Tuesday, December 29, 2020

HBO's Perry Mason - Chapter One

Bearing little to no resemblance to either Erle Stanley Gardner's original novels nor CBS' long-running television show, the first episode of HBO's Perry Mason reimagines the famous defense lawyer Perry Mason as a low-rent private detective (Matthew Rhys) who only steps into the courtroom once, as a witness. Down on his luck, with questionable morals, and in need of money (that he unsuccessfully attempts to extort from a client), Mason accepts a job from an old friend (John Lithgow) to look into a case involving the kidnapping and ransom of a baby that goes horribly wrong.
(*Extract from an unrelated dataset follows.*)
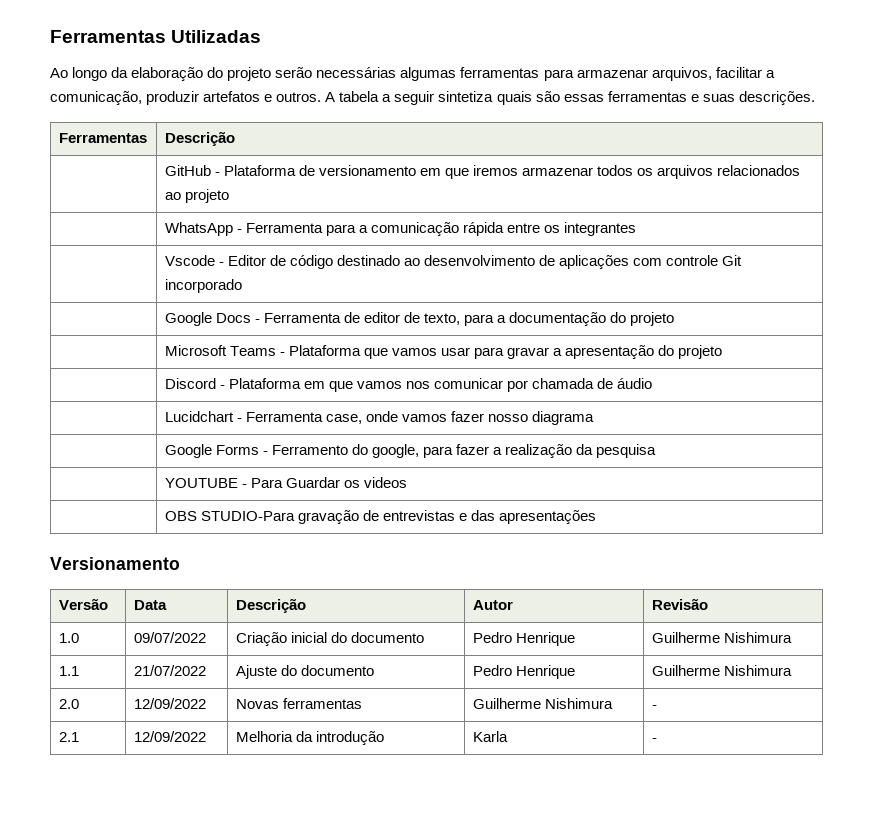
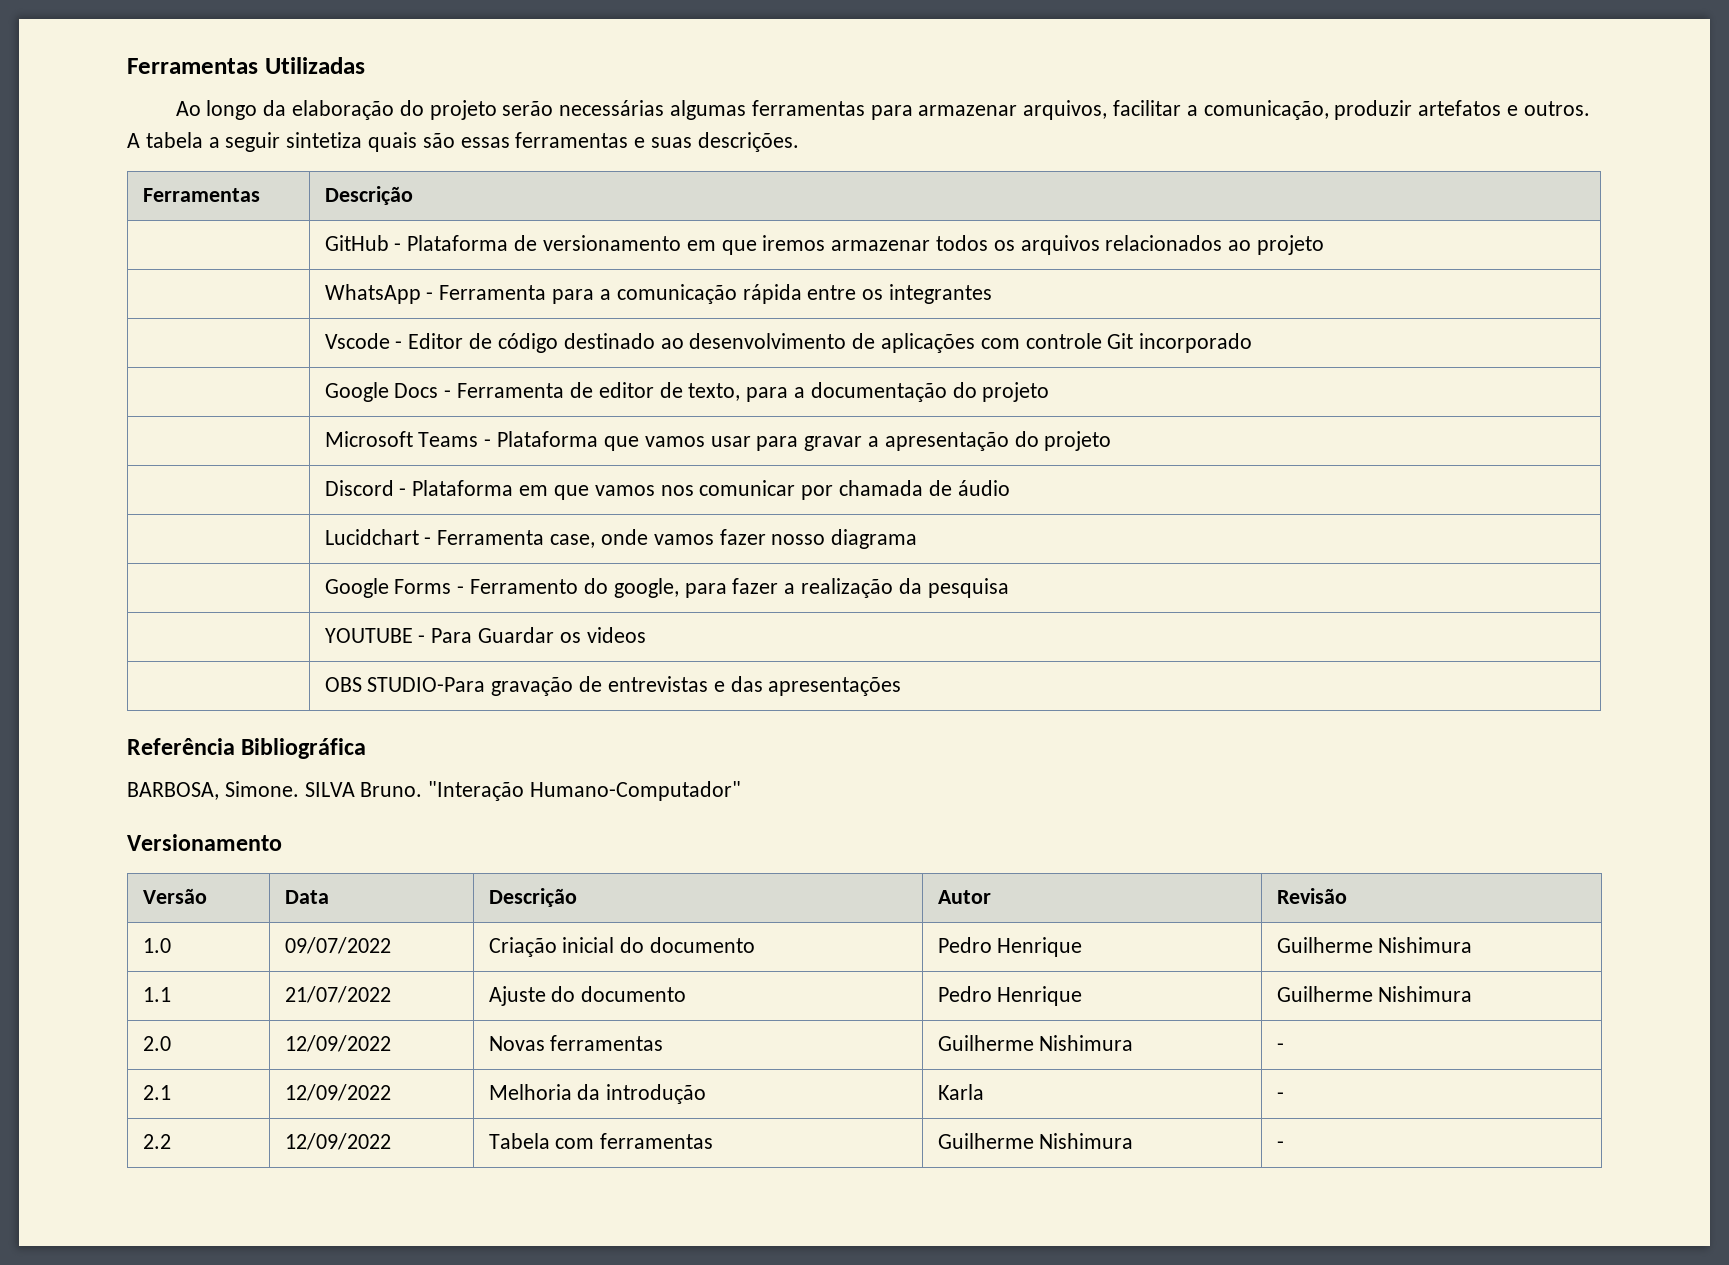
(597, 517) none -> [127,738,367,759] [127,781,742,801] // Referência Bibliográfica // BARBOSA, Simone. SILVA Bruno. "Interação Humano-Computador"
(657, 740) none -> [142,1134,171,1149] [284,1133,391,1150] [488,1133,714,1149] [937,1133,1134,1149] [1276,1141,1284,1149] // 2.2 | 12/09/2022 | Tabela com ferramentas | Guilherme Nishimura | -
The episode is well-shot, and the 30s setting fits the hardboiled tone of the series is going for. The case quickly gets under Mason's skin as does his ire at the incompetence of the police to look for an easy collar rather than solve the crime. Rhys plays up the Sam Spade-ish Mason. Had the series been called anything else, I would likely be giving it a better review. However, choosing to bank on the name Perry Mason does come with a responsibility to deliver a recognizable character which sadly isn't the case here. And, from what we get here, there's no reason why this would need to be a Perry Mason story. The theme of the series seems to be to showcase a series of events which cause the character to eventually become the legendary defense attorney, but besides a keen observation and a doggedness to continue down his own path, there's little recognizable about this version of the character.